One odd thing about spell casting is that metal armor prevents casting wizard spells, but not priest spells. One exception is for elves, who can cast wizard spells while wearing elven chainmail. A metal helmet can be used to disable captured wizards. These facts makes little sense and are usually chalked up to an ancient curse place on those uppity wizards by the gods, with an elven loophole. 

2.5.2.1 Bending the Rules
As long as spell casters obey the standard AD&D magic rules, their spells will behave as expected. Their targets may resist, causing the spells to fail, but the spell will otherwise always work. There are no "fumbles" or "critical successes." This is a result of the Law of Law.

Data provided

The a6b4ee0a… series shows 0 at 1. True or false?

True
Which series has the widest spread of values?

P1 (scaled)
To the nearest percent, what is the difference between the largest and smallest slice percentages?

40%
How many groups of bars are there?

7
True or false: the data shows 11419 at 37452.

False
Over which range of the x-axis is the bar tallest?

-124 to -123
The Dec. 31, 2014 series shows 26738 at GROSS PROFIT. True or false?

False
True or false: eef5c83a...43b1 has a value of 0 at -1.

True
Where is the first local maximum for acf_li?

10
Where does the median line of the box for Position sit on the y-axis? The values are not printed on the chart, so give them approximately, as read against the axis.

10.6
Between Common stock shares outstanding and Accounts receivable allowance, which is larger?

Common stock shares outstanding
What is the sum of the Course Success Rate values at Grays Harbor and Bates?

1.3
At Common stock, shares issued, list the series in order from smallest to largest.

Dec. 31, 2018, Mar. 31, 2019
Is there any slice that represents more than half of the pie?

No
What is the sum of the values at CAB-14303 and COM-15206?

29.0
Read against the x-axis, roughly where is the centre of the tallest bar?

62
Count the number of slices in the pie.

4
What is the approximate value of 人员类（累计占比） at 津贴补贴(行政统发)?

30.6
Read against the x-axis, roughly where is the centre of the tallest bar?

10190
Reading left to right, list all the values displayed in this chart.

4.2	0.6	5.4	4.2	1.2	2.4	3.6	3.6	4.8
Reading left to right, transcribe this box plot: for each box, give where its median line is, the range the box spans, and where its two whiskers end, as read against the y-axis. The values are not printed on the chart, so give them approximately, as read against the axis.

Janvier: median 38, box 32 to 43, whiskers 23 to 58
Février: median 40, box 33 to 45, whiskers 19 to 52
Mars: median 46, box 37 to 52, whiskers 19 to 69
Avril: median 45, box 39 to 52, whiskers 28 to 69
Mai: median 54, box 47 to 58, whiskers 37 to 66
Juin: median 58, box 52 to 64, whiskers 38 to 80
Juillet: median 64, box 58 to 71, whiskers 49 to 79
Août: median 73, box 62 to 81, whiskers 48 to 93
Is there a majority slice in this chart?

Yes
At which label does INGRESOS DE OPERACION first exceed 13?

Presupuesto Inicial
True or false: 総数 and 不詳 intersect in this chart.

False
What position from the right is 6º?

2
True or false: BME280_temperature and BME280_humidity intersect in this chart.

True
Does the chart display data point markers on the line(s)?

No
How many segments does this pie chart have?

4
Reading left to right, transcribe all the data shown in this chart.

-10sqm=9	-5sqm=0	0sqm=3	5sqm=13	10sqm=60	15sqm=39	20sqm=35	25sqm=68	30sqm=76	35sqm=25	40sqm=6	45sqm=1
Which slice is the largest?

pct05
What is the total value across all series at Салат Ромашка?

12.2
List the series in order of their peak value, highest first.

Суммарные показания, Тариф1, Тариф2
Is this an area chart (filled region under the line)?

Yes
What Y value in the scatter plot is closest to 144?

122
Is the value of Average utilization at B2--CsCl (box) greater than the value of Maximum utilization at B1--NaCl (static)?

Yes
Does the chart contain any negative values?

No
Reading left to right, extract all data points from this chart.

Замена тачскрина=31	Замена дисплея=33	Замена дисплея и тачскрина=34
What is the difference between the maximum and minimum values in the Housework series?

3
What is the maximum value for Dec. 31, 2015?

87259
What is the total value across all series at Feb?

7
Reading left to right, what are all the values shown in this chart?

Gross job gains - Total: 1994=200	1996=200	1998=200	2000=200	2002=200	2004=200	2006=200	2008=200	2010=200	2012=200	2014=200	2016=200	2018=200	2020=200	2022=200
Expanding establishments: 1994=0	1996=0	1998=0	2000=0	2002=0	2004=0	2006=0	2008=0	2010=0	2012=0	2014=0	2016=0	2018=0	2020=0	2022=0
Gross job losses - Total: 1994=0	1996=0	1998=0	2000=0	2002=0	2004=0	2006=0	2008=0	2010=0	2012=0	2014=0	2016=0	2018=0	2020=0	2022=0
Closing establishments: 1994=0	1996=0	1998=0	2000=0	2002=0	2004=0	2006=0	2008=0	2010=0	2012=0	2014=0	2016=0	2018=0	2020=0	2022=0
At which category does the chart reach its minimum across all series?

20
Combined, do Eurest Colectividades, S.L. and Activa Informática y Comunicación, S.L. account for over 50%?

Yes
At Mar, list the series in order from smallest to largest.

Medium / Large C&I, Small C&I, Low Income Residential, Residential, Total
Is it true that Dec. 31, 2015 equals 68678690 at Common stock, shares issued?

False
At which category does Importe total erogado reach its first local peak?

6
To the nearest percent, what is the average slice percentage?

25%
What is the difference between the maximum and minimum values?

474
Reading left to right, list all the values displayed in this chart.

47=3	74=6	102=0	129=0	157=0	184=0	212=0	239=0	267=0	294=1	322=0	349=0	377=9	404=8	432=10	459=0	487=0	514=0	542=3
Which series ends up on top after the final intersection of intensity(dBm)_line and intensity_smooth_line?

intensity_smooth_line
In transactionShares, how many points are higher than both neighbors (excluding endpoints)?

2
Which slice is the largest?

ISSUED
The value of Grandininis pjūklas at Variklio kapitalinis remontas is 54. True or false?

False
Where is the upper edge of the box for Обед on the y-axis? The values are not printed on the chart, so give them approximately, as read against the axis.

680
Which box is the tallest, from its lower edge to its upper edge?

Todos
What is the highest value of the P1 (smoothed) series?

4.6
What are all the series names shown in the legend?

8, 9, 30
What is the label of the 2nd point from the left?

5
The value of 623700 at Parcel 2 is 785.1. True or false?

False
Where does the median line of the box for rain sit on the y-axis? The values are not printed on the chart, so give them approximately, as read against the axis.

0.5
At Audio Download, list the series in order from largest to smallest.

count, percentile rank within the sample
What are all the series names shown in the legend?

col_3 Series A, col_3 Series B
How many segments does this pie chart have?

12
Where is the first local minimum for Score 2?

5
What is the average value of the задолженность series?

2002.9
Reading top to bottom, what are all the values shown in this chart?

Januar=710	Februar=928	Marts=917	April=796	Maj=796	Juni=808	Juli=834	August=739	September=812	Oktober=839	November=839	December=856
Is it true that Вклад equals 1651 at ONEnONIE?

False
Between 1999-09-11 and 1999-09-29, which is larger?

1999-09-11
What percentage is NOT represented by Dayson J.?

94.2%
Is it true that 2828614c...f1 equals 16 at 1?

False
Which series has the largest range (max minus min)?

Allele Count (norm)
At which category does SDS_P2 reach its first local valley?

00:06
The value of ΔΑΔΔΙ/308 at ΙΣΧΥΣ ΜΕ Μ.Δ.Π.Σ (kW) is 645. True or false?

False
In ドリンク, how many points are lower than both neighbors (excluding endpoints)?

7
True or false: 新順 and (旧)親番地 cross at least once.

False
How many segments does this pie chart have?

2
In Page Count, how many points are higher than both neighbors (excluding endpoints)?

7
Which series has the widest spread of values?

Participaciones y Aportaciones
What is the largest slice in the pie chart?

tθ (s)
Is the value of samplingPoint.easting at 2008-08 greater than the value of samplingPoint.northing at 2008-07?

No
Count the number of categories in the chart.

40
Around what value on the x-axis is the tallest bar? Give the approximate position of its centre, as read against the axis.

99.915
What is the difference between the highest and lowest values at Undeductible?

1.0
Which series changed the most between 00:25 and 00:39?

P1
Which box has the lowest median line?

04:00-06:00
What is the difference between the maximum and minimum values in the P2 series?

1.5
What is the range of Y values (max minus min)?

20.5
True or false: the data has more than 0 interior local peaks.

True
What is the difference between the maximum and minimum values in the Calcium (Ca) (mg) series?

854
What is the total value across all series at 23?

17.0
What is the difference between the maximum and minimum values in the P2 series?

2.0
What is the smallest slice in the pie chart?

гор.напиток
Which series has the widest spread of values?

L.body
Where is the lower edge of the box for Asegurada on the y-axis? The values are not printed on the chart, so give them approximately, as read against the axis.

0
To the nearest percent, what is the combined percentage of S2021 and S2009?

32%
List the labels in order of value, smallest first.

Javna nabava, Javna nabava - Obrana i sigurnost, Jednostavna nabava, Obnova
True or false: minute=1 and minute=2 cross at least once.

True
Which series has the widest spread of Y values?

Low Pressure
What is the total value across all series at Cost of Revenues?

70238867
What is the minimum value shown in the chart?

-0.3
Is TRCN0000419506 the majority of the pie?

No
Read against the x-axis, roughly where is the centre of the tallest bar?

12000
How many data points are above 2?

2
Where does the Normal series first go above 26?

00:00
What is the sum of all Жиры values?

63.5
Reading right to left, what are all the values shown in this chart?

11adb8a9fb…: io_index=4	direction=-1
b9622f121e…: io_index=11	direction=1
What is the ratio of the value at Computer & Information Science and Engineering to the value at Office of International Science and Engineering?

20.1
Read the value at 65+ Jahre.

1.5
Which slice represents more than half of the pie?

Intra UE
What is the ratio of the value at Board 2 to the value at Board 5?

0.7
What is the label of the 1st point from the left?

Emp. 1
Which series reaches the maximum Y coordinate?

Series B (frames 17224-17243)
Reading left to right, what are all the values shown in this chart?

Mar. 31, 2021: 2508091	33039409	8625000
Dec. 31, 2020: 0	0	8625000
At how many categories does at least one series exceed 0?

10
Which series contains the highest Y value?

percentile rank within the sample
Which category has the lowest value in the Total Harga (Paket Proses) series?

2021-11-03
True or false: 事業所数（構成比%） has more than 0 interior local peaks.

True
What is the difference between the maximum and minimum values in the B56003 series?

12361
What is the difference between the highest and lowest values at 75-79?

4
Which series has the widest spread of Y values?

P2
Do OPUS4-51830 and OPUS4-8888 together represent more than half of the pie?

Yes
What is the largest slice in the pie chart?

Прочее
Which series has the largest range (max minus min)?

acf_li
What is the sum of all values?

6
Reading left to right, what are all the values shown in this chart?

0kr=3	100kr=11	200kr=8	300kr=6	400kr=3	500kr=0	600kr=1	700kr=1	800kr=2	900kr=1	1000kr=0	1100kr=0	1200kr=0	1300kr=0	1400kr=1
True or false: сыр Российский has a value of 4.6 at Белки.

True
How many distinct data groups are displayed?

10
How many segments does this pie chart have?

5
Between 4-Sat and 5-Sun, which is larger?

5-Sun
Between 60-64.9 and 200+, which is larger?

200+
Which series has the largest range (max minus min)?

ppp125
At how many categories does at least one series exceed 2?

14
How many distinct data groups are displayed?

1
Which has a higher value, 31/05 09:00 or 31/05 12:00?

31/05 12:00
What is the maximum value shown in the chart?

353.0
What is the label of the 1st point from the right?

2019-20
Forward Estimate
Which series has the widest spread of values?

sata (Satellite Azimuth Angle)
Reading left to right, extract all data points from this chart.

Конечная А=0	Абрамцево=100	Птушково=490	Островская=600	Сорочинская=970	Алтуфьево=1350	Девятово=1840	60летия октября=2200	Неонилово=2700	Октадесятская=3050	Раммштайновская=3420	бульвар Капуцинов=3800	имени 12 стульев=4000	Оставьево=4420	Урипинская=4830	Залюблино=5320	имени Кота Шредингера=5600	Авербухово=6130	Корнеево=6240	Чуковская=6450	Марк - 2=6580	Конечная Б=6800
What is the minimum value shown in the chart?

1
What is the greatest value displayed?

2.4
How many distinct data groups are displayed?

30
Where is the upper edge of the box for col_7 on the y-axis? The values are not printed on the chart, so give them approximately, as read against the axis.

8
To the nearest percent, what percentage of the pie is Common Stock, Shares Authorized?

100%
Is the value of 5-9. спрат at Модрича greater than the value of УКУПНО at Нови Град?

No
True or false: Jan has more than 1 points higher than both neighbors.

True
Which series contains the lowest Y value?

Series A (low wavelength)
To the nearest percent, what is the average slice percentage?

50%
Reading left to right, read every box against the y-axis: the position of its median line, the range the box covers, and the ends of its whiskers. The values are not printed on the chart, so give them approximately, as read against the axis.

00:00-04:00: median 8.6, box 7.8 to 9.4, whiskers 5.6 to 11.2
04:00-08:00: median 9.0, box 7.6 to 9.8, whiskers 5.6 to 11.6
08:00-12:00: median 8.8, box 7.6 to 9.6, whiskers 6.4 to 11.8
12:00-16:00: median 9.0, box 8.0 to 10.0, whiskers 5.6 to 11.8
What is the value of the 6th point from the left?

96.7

Work task 1
In the passage on spell casting rules, who may cast wizard spells while wearing elven chainmail?
Work task 2
Continue the passage on spell casting rules, beginning after its final sentence.
The records are not used here.

Exercise answer 1
Elves.

Exercise answer 2
However, if a spell caster wants to break or bend the rules, then she steps outside the safety of Law and becomes subject to the Law of Chaos. Only her competency at magic prevents complete failure or disaster. When the spell casting rules are broken, the GM will make or require a roll of some sort. By default, this uses Intelligence for wizard spells and Wisdom for priest spells. If the rolled degree is low, then something bad happens. The GM may change this penalty on a case by case basis to preserve game balance: again, the effect of Chaos. Possible rule bending:

Possible results of failure, in order of likelihood: The basic tweak converts a memorized spell into another, familiar spell of the same level and school. (This is not useful for priests, who can freely exchange spells within a level, but the variations on the basic tweak may apply to priests.) The basic tweak requires a Good attribute roll to accomplish. Changes in difficulty due to varying this formula:
-1  new spell is lower level
+1 new spell is different school (wizards only)
+1 new spell is unfamiliar
-1 to -10 new spell is not "official"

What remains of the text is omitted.